Brief A:
In the article about Kevin Gates, which other rapper is named as the only one besides Gates to earn a plaque for album sales in 2016?
Brief B:
Rewrite the part of the Kevin Gates article starting with "How is Kevin" and going on through "has to do so.", putting "always" in place of "constantly".

** BEGIN Source text **

Kevin Gates has a rather interesting distinction attached to him now. The Baton Rogue rapper in 2016 alone has made waves, converting his popular social media following into a more than faithful fan base that purchase his mixtapes and albums. He, a gangster rapper with a bit of guilt and Goines-like storytelling approach trapped within his heavily tattooed body was pacing himself alongside pop heavyweights such as Rihanna and Adele. Even after his work ethic forced his label to tell him he couldn’t release an album, he still gave out a mixtape in Murder For Hire II.

It’s currently the No. 12 album in the country. (No. 7 if you’re going off HDD’s tracking)

Back in January, Gates released his proper debut album with Islah and it’s racked up over 500,000 copies sold (pure album sales + streams) to earn him a gold plaque in 2016. How rare is that? Drake, who currently owns the No. 1 album in the country with Views is the only other rapper who has earned a plaque for album sales in 2016. Even more interesting? Islah currently sits at No. 19 on the album chart, giving Kevin Gates, a great rapper who found himself left on the sidelines some years ago on Cash Money with two top 20 albums.

How is Kevin Gates, someone who just cracked radio with the August Alsina featured “I Don’t Get Tired” in 2014 and doubled back with two more potent singles in “Really Really” and the now ubiquitous “2 Phones” doing this? With as little fanfare as possible? It’s all in how Gates moves. He’s constantly on the road, touring and pushing out material to fans. Aside from the rather peculiar incident with a female fan in Florida back in 2015, he’s kept his name relatively clean in the headlines. His fan base, just as cultish as that of fellow Baton Rouge king Boosie Badazz by being himself. Drug talk takes on a sometimes macabre and even fascinating weave. His fixation on shouting the praises of eating girl’s asses during sex has led to some laughable yet sincere moments on wax when he has to do so.

Even as Islah matches Gates’ storytelling sensibilities with that of a big budget rap album thanks to Atlantic Records, it’s still him at the core. Gates is a clear example that fan bases, those of the non-fickle kind will support their favorites, especially those that seem to have the type of charisma Gates does. Atlantic has allowed him to slow build on radio while he gets to maintain a bit of mid-level panache (banking off touring and a consistent social media presence). Future, operating with the kind of work ethic that makes him a beloved figure in today’s circles doesn’t have an album sitting in the Top 50 on Billboard.

Kevin Gates is an outlier — and you can’t really deny it.

** END Source text **
** BEGIN Data excerpts **

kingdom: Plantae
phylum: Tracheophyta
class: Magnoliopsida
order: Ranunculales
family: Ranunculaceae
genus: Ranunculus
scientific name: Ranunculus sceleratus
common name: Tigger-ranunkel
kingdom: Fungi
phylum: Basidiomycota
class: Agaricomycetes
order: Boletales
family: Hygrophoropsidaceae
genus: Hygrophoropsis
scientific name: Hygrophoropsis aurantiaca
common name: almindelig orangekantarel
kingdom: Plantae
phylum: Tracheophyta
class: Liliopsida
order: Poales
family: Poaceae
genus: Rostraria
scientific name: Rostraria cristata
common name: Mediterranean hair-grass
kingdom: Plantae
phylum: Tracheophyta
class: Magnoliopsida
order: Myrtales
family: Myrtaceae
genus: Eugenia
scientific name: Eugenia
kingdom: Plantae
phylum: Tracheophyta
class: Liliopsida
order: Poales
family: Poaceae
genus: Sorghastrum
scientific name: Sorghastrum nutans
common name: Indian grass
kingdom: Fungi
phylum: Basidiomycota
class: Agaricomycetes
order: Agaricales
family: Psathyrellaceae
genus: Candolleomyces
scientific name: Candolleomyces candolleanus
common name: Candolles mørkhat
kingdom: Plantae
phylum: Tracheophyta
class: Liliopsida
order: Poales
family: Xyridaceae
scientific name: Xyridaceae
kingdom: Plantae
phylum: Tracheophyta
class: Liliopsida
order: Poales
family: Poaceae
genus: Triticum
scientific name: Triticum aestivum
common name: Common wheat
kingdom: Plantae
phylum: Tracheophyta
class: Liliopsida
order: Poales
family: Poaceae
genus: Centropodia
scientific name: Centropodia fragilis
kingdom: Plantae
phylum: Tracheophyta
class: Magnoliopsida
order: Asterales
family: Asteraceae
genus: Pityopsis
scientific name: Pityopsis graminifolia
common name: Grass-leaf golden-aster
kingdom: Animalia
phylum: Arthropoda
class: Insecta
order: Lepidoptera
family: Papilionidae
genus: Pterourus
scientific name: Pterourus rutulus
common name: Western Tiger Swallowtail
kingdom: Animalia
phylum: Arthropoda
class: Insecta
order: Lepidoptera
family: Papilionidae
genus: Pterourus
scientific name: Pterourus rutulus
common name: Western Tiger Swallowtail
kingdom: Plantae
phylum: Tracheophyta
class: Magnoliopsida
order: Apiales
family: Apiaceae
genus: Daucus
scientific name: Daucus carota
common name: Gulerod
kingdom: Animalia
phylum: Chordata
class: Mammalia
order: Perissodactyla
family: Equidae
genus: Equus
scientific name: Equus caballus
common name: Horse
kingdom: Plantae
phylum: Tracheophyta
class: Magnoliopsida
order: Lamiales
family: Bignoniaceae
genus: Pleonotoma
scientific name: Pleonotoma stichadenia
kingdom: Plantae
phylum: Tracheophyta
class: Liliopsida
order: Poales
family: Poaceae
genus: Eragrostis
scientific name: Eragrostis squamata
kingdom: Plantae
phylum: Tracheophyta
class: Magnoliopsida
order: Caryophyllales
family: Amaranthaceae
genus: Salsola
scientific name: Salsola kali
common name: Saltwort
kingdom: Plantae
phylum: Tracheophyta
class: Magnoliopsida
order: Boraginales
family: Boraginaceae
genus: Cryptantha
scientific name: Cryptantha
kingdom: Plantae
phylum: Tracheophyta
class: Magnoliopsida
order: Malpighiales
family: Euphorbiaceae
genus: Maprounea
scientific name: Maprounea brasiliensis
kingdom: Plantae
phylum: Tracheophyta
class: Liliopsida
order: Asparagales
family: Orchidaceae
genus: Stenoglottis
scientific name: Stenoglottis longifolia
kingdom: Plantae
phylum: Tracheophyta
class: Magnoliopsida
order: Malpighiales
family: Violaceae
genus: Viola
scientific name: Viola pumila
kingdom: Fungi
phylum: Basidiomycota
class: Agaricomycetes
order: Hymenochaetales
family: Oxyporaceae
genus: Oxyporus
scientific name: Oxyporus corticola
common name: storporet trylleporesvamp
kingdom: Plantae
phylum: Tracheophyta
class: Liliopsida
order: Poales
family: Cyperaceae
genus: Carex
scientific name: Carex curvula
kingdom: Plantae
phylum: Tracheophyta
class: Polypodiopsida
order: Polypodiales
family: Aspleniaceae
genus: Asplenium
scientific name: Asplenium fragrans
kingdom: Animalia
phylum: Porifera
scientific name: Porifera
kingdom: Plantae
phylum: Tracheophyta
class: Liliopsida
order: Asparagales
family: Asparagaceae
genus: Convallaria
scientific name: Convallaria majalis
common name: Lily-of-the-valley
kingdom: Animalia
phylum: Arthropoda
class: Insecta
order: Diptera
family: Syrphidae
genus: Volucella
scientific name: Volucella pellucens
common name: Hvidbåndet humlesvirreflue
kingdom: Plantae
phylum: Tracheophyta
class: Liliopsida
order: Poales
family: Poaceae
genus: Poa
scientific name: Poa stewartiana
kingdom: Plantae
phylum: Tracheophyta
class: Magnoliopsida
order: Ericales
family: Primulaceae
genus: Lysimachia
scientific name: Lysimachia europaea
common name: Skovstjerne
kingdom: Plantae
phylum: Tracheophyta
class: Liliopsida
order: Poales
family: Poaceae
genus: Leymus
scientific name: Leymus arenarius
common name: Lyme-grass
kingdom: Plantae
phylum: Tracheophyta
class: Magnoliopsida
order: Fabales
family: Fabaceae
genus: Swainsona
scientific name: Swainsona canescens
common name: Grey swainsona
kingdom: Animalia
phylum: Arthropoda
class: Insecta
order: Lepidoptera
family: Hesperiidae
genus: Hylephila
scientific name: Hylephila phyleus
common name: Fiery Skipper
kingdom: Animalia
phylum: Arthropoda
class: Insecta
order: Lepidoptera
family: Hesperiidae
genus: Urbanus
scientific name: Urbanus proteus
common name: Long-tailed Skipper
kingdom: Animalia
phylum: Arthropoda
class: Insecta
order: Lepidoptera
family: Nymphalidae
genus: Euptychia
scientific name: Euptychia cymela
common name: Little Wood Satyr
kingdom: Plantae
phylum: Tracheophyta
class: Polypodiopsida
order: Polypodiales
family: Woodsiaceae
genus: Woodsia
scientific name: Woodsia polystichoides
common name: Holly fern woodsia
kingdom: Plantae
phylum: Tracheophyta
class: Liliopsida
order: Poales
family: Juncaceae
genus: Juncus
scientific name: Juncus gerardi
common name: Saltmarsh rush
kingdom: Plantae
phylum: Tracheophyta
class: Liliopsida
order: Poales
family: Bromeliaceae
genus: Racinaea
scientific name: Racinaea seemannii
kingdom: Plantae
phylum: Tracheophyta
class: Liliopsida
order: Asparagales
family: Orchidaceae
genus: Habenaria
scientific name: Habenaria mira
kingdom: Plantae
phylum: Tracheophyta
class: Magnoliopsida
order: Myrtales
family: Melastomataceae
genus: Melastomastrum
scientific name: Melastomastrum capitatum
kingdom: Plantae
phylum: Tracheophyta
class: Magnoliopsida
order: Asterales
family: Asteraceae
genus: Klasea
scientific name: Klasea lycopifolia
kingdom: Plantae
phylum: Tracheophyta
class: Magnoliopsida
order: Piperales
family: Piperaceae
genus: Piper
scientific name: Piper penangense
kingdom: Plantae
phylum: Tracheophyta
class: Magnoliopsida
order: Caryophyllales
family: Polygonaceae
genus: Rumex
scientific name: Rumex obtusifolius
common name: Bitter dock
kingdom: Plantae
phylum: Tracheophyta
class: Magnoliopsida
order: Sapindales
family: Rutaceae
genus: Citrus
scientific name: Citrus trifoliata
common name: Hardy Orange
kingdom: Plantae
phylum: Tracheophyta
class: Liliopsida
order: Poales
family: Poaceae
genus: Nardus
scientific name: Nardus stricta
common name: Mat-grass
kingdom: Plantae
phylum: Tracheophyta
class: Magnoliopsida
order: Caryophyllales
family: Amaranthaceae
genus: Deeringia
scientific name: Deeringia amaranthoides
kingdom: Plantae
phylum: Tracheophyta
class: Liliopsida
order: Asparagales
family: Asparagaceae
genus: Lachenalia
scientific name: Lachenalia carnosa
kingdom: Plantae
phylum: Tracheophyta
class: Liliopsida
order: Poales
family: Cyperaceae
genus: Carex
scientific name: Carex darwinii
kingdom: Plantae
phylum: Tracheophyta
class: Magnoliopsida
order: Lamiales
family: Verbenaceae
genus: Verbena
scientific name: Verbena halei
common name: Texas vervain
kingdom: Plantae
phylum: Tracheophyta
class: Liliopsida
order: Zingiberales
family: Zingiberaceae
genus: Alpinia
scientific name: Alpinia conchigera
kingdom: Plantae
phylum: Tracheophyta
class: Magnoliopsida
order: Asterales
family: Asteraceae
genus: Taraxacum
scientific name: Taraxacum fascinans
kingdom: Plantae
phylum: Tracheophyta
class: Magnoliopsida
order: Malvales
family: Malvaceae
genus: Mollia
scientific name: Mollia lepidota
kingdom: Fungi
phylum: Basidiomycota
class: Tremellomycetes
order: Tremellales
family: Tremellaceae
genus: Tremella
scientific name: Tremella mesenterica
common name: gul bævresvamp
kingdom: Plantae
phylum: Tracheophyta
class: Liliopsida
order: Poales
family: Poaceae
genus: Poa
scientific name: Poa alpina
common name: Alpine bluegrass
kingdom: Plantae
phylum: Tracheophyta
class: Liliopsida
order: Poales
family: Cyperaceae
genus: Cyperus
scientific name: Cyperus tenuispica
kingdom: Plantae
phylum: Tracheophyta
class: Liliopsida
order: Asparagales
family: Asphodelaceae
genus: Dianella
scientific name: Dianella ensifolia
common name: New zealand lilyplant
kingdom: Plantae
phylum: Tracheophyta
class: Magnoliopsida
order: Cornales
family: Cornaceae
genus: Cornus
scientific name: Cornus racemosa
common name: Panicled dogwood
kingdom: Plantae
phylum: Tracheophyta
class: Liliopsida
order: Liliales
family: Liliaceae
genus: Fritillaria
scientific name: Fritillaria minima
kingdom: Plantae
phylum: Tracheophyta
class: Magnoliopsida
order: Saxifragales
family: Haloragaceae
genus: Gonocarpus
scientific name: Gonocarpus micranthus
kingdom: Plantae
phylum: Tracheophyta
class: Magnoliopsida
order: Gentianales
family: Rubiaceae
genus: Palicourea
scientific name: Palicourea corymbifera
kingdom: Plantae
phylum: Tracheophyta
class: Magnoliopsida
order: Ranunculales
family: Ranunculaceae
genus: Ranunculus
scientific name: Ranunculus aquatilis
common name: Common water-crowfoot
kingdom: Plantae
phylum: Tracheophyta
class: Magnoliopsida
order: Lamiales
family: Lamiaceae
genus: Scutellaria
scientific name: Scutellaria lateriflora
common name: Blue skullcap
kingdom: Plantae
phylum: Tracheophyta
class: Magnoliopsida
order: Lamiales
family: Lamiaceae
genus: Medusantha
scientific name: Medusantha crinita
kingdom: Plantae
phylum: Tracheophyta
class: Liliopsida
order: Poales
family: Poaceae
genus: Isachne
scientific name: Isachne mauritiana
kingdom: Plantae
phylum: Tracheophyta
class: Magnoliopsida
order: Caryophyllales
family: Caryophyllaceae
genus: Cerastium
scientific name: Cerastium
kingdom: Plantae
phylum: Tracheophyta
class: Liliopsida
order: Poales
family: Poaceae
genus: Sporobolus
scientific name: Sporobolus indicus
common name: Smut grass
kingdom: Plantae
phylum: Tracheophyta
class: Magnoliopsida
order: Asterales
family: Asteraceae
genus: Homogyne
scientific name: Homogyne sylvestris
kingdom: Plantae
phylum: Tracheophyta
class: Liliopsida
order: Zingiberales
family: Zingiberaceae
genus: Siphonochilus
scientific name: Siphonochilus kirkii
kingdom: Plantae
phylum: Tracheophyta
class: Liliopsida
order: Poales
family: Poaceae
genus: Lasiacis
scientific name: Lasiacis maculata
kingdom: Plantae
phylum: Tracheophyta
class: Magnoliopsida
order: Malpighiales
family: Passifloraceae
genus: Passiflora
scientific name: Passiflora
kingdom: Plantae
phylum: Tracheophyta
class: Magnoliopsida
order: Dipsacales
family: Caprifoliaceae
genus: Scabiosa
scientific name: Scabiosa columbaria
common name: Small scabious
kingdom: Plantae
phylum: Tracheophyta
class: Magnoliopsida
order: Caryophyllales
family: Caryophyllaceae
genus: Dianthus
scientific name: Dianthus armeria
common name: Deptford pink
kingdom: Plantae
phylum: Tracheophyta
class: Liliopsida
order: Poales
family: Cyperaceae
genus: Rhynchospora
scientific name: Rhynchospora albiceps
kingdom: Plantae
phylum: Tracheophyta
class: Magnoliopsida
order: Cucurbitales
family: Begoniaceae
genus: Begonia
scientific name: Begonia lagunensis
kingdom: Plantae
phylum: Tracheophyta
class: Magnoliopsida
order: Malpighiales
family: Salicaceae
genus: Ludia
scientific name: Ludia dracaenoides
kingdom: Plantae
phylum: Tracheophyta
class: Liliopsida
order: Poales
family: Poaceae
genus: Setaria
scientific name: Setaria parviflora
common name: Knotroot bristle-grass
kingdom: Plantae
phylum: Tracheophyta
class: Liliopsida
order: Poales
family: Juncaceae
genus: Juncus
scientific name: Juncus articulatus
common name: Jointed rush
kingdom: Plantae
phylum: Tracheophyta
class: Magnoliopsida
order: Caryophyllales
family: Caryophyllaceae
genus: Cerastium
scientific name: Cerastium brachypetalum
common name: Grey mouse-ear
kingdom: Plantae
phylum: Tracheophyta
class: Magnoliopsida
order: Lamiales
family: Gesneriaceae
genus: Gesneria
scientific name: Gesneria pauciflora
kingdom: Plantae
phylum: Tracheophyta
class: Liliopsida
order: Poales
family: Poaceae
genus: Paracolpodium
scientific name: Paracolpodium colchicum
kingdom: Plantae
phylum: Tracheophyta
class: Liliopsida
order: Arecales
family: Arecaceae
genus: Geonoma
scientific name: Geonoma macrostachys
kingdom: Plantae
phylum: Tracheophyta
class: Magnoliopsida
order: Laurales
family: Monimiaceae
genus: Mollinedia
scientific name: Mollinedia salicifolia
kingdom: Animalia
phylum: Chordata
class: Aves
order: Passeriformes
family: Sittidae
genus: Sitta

** END Data excerpts **

Written response A:
Drake

Written response B:
How is Kevin Gates, someone who just cracked radio with the August Alsina featured “I Don’t Get Tired” in 2014 and doubled back with two more potent singles in “Really Really” and the now ubiquitous “2 Phones” doing this? With as little fanfare as possible? It’s all in how Gates moves. He’s always on the road, touring and pushing out material to fans. Aside from the rather peculiar incident with a female fan in Florida back in 2015, he’s kept his name relatively clean in the headlines. His fan base, just as cultish as that of fellow Baton Rouge king Boosie Badazz by being himself. Drug talk takes on a sometimes macabre and even fascinating weave. His fixation on shouting the praises of eating girl’s asses during sex has led to some laughable yet sincere moments on wax when he has to do so.